Earlier this summer, all 50 Senate Republicans wrote to President Joe Biden, urging him to drop the elimination of stepped-up basis from his American Families Plan proposal.
“If the functional benefit of the step-up in basis were eliminated and transfers subject to the estate tax also become subject to income tax, as you have proposed, many businesses would be forced to pay tax on appreciated gains, including simple inflation, from prior generations of family owners—despite not receiving a penny of actual gain. These taxes would be added to any existing estate tax liability, creating a new backdoor death tax on Americans,” the senators said in the letter.
Rep. David Scott (D-Ga.), chairman of the House Agriculture Committee, also sent a letter to Biden, cautioning that the burden of paying for the programs in the president’s American Jobs Plan and American Families Plan “cannot be borne by the next generation of farmers taking over the land.
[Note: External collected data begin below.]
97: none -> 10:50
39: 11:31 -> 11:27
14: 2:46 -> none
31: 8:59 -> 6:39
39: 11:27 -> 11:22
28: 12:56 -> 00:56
Any increase in inheritance tax for those taking over farmland is untenable and will further strain a farm economy that is just now beginning to recover from the strain of the pandemic,” he wrote.
More recently, former Sen. Max Baucus (D-Mont.) authored an op-ed in the Wall Street Journal in which he emphasized how devastating the elimination of stepped-up basis would be for family-owned businesses, ranches and farms.
He called on fellow Democrats to preserve the step-up in basis and pointed to a letter from several House Democrats to House Speaker Nancy Pelosi (D-Calif.), Majority Leader Steny Hoyer (D-Md.) and Ways and Means Chairman Richard Neal (D-Mass.). In the letter, the lawmakers explain why eliminating stepped-up basis is especially problematic for farmers and ranchers.